Task 1 Deploy the ChatGLM3-6B large model and conduct dialogue testing

Deploy the ChatGLM3-6B large model and conduct conversation testing

0 Introduction:
1 Tendong cloud project creation and environment configuration
- 1.1 Create project:
- 1.2 Configuration environment
- - 1.2.1 Enter the terminal
  - 1.2.2 Set mirror source
  - 1.2.3 Clone the project and install dependencies
2 Modify the code, change the path and start the code
3 Run the code
- 3.1 Run the gradient interface:
- 3.2 Run the streamlit interface:

0 Introduction:

This project is a joint project between datawhale and Trend Cloud Platform. This article is mainly about learning and understanding the use of large models.
The large model used is ChatGLM3-6B, which is a new generation of dialogue pre-training jointly released by Zhipu AI and Tsinghua University KEG Laboratory.
Practice models.
The overall platform feels very easy to use and facilitates model deployment.
Project address: https://github.com/THUDM/ChatGLM3

1 Trend Cloud project creation and environment configuration

1.1 Create project:

After creating an account, enter your own space and click Create Project in the upper right corner.

Name your project and select local code:

Mirror selection pytorch2.0.1, python3.9

Select the pre-trained model, click Public, and select the ChtaGLM3-6B model that you did not upload.

After selecting everything, click Create in the lower right corner and choose not to upload the code yet. I will clone the code directly later.
Click to run code

Resource configuration selection: B1.large, 24G of video memory is enough to load the model. Others do not need to be set, then
Then click Start in the lower right corner.

1.2 Configuration environment

1.2.1 Enter the terminal

After the two tools on the right have been loaded, click JupyterLabi to enter the development environment.

After entering the interface, there will be an environment interface. You can simply run the environment interface: you can see that each part of the file has its own fixed location.
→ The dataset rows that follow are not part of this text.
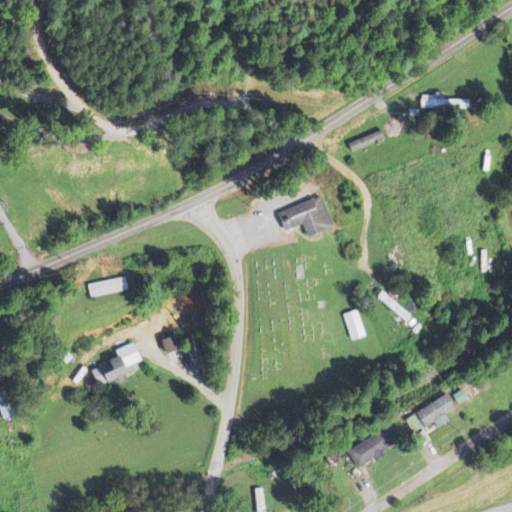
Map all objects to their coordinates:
building: (412, 95)
road: (174, 99)
building: (442, 104)
road: (265, 160)
building: (304, 217)
road: (394, 234)
building: (106, 288)
building: (352, 326)
road: (238, 351)
building: (117, 368)
building: (427, 415)
railway: (312, 430)
building: (369, 449)
road: (442, 469)
road: (507, 510)
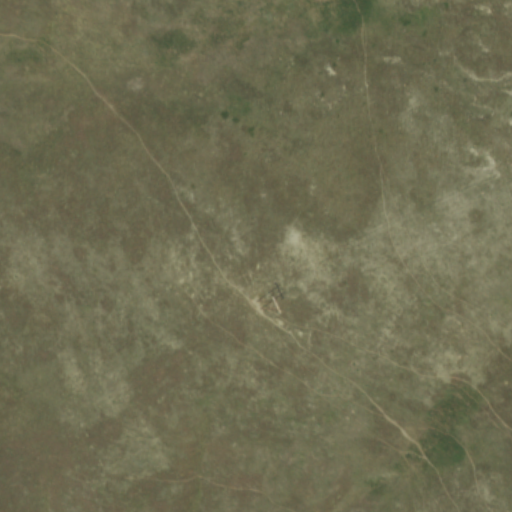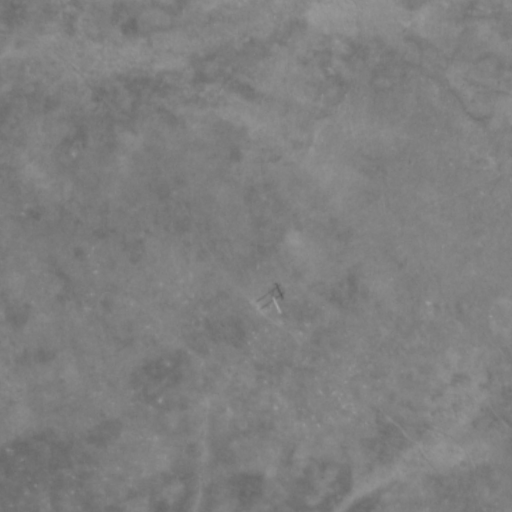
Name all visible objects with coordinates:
power tower: (257, 306)
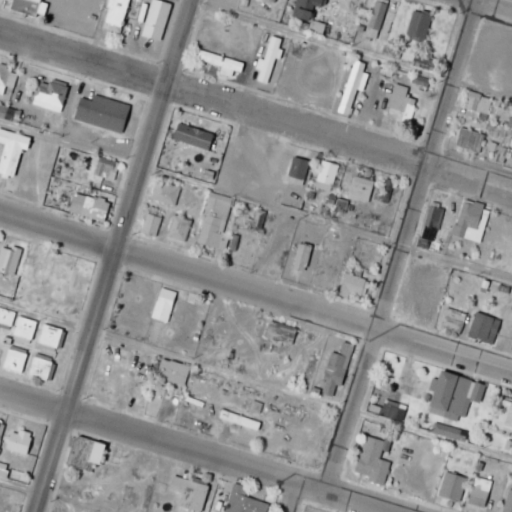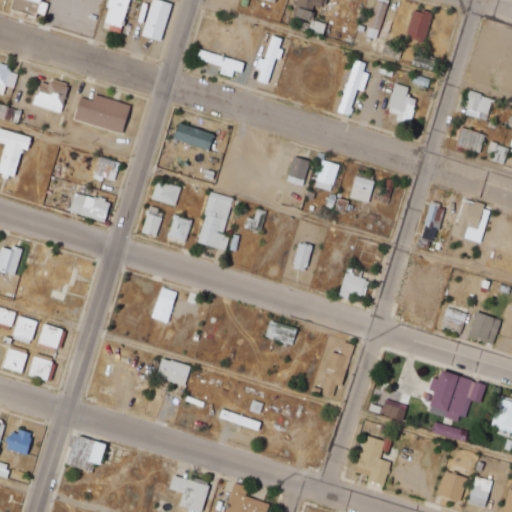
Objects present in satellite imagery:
building: (274, 0)
building: (29, 5)
road: (492, 5)
building: (25, 6)
building: (306, 7)
building: (114, 12)
building: (114, 14)
building: (155, 19)
building: (157, 19)
building: (375, 19)
building: (417, 25)
building: (315, 27)
building: (268, 59)
building: (220, 62)
building: (6, 78)
building: (352, 86)
building: (49, 95)
building: (401, 103)
building: (476, 105)
road: (256, 108)
building: (2, 111)
building: (102, 112)
building: (192, 135)
building: (469, 139)
building: (11, 151)
building: (496, 151)
building: (105, 168)
building: (296, 170)
building: (207, 174)
building: (325, 175)
building: (360, 188)
building: (386, 190)
building: (164, 192)
building: (88, 206)
building: (254, 220)
building: (470, 220)
building: (214, 221)
building: (150, 224)
building: (178, 228)
building: (427, 232)
road: (109, 256)
building: (301, 256)
building: (9, 259)
road: (395, 263)
building: (352, 286)
road: (255, 291)
building: (163, 304)
building: (511, 306)
building: (6, 316)
building: (452, 318)
building: (483, 327)
building: (23, 329)
building: (279, 332)
building: (49, 335)
building: (14, 360)
building: (39, 367)
building: (335, 368)
building: (172, 371)
building: (454, 395)
building: (391, 411)
building: (502, 415)
building: (238, 419)
building: (1, 427)
building: (448, 431)
building: (17, 441)
road: (206, 446)
building: (84, 452)
building: (371, 460)
building: (451, 486)
building: (188, 492)
building: (479, 492)
building: (242, 501)
building: (508, 502)
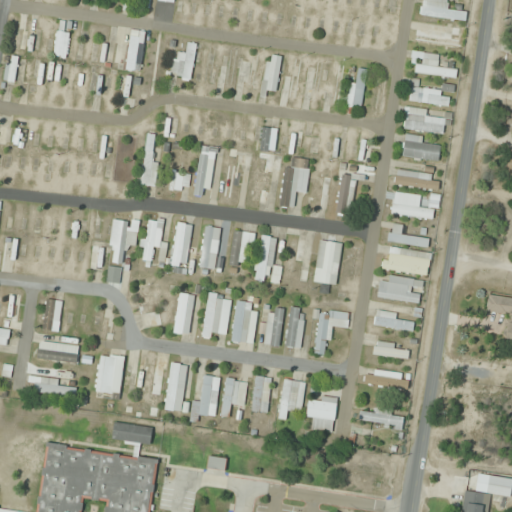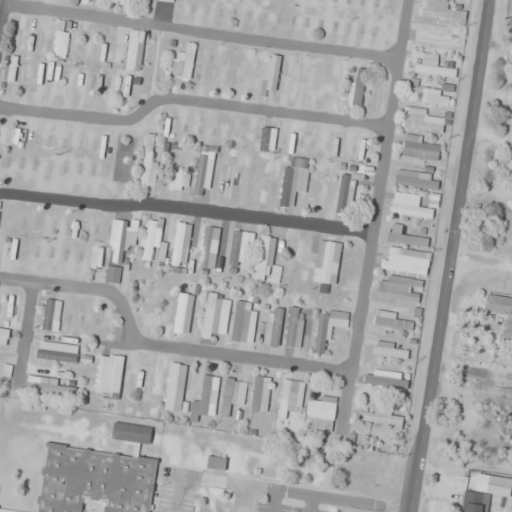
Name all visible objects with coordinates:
building: (168, 0)
road: (2, 2)
building: (440, 10)
road: (79, 15)
road: (2, 19)
building: (435, 35)
building: (18, 42)
building: (61, 44)
road: (278, 44)
building: (135, 53)
building: (184, 63)
building: (431, 66)
building: (11, 69)
building: (357, 90)
building: (429, 96)
road: (254, 111)
road: (65, 118)
building: (424, 121)
building: (268, 139)
building: (421, 148)
building: (104, 149)
building: (363, 150)
building: (149, 160)
building: (205, 169)
building: (265, 176)
building: (294, 180)
building: (417, 180)
building: (179, 181)
building: (230, 181)
road: (379, 188)
building: (346, 194)
road: (63, 202)
building: (0, 205)
building: (410, 206)
road: (249, 219)
building: (34, 223)
building: (405, 237)
building: (123, 238)
building: (152, 239)
building: (181, 245)
building: (210, 247)
building: (241, 248)
building: (295, 254)
road: (446, 255)
building: (98, 256)
building: (264, 258)
building: (407, 261)
building: (327, 262)
road: (479, 266)
building: (114, 274)
road: (52, 286)
building: (401, 289)
building: (151, 306)
building: (501, 311)
road: (126, 313)
building: (184, 314)
building: (52, 315)
building: (216, 315)
building: (391, 321)
building: (244, 322)
building: (274, 327)
building: (328, 327)
building: (295, 328)
road: (29, 333)
building: (4, 335)
building: (391, 350)
road: (243, 360)
building: (109, 374)
building: (387, 379)
building: (51, 386)
building: (153, 386)
building: (176, 387)
building: (261, 394)
building: (233, 395)
building: (291, 397)
building: (206, 399)
building: (322, 412)
building: (381, 417)
building: (132, 434)
building: (216, 463)
building: (95, 481)
road: (276, 488)
building: (486, 495)
road: (242, 498)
Then click the small plus sign to create a new terminal.

Click terminal to enter the terminal:

1.2.2 Set mirror source

First enter tmux in the terminal to enter a new session window. Use tux to maintain terminal stability.

tmux

Upgrade apt and install unzip:

apt-get update & apt-get install unzip

Set the mirror source and upgrade pip:

git config --global url."https://gitclone.com/".insteadof https:/
pip config set global.index-url https://mirrors.ustc.edu.cn/pypi/web/simple
python3 -m pip install --upgrade pip

Note: If there are some connection errors, you can add in the middle of line 23

pip config set global.trusted-host mirrors.ustc.edu.cn

1.2.3 Clone the project and install dependencies

Clone the project: and enter the project directory:

git clone https://github.com/THUDM/ChatGLM3.git
cd ChatGLM3

I think we should create a virtual environment in it, and then install it in the virtual environment instead of installing it in the base.

Return to the terminal and install dependencies:
Modify requirements:
Double-click the requirements.txt file on the left and delete torch in it, because we already have it in our environment
torch to avoid wasting time on repeated downloads.
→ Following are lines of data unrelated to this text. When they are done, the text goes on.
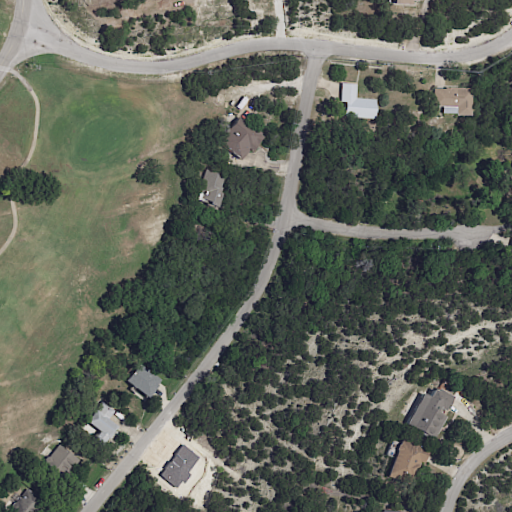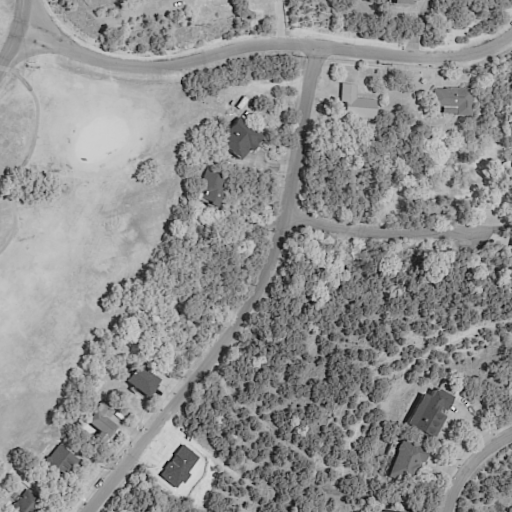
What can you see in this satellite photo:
building: (399, 1)
building: (401, 3)
road: (18, 38)
road: (416, 47)
road: (165, 65)
building: (452, 100)
building: (453, 101)
building: (354, 102)
building: (355, 104)
building: (238, 138)
building: (239, 139)
road: (28, 155)
building: (210, 187)
building: (210, 189)
road: (388, 235)
road: (246, 302)
building: (142, 380)
building: (428, 412)
building: (429, 414)
building: (101, 423)
road: (465, 460)
building: (58, 461)
building: (405, 461)
building: (59, 463)
building: (407, 463)
building: (25, 502)
building: (25, 503)
building: (391, 511)
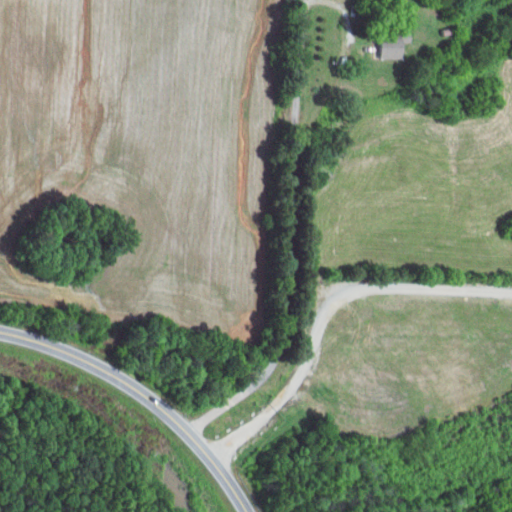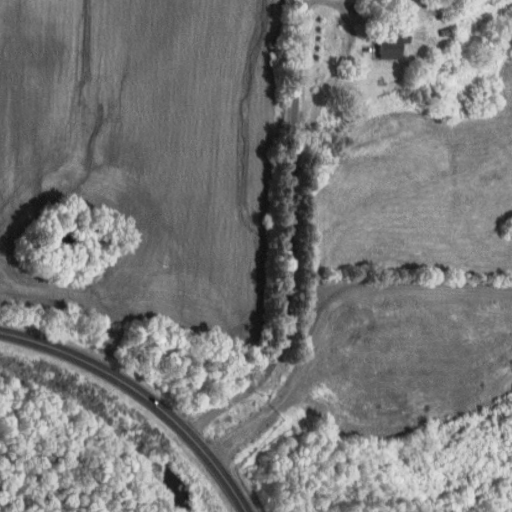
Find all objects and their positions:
building: (386, 44)
road: (287, 236)
road: (404, 285)
road: (146, 391)
road: (278, 403)
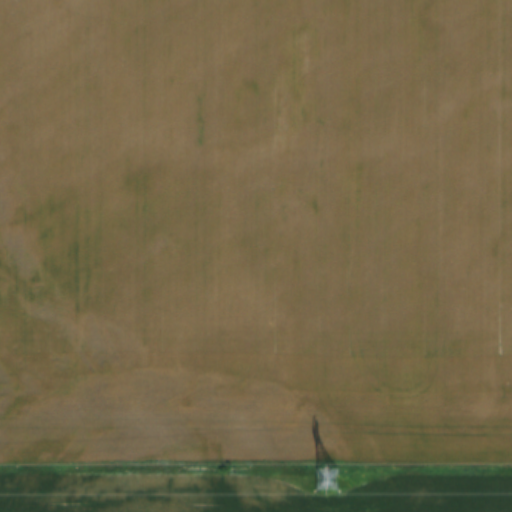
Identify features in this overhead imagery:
power tower: (328, 480)
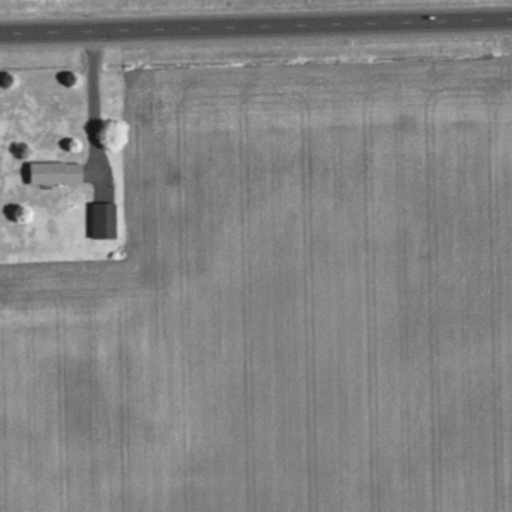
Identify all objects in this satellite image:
road: (256, 27)
building: (55, 172)
building: (104, 221)
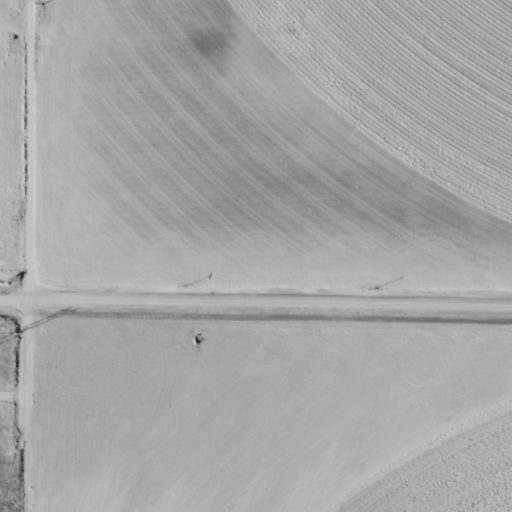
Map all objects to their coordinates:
road: (25, 152)
road: (255, 305)
road: (21, 408)
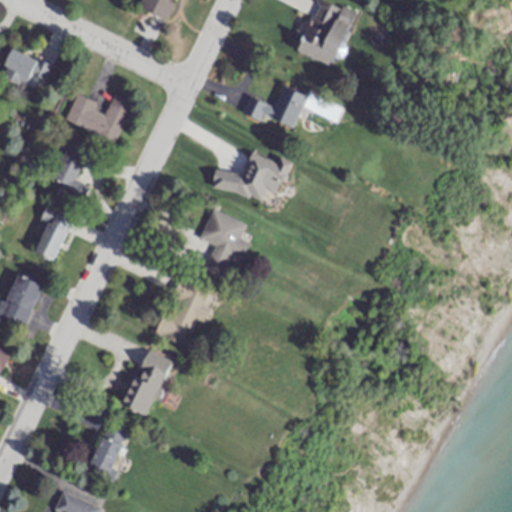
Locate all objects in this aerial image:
building: (156, 7)
building: (326, 31)
road: (102, 41)
building: (25, 69)
road: (246, 78)
building: (292, 107)
building: (98, 116)
building: (71, 173)
building: (53, 231)
road: (113, 233)
building: (223, 242)
building: (20, 299)
building: (183, 311)
building: (3, 353)
building: (146, 382)
building: (108, 449)
building: (74, 505)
pip install -r requirements.txt

2 Modify the code, change the path and start the code

Modify web_demo2.py ** Modify the path to load the model ** to: …/…/pretrain, as shown in the figure below:

Modify the web_demo.py file, first modify the path code, and then modify the startup code.

Modify the startup code below to the following code:
demo.queue().launch(share=False,server_name=”0.0.0.0″,server_port=7000)
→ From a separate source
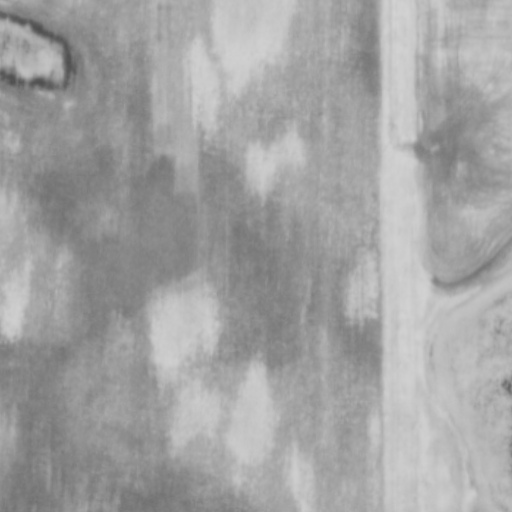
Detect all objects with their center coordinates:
road: (402, 255)
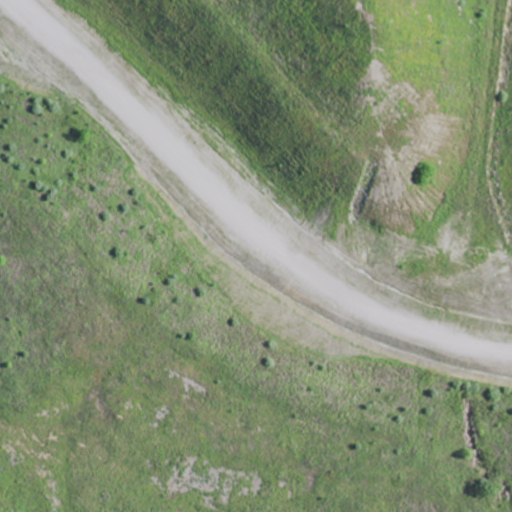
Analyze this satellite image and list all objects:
quarry: (343, 143)
road: (241, 220)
At the same time, on the right side of the interface, add the external port: 7000

3 Run code

3.1 Run gradient interface:

python web_demo.py

After loading, copy the external access link and open it in the browser:

direct.virtaicloud.com:43779

There may be some problems when opening with Google. You can switch to IE browser:

The confusing characters A and B here are caused by my mouse wheel moving up and down. They can be ignored and have no effect.

3.2 Run streamlit interface:

If you have already run Gradio, you need to kill the process first, otherwise there will not be enough memory.
Use **ctrl + c** to kill the process.
After killing the process, the video memory will not be released immediately. You can observe the GPU memory usage on the right to check the video memory release situation.

web_demo2.py has been directly modified above, so it can be run directly using streamlit:

streamlit run web_demo2.py

After running streamlit, the terminal prints two addresses. Add a port number on the right that is the same as the port number displayed on the terminal.

Add port:

Wait for the loading to complete, then copy it to the browser and open it:

Then open the browser: You can have a conversation.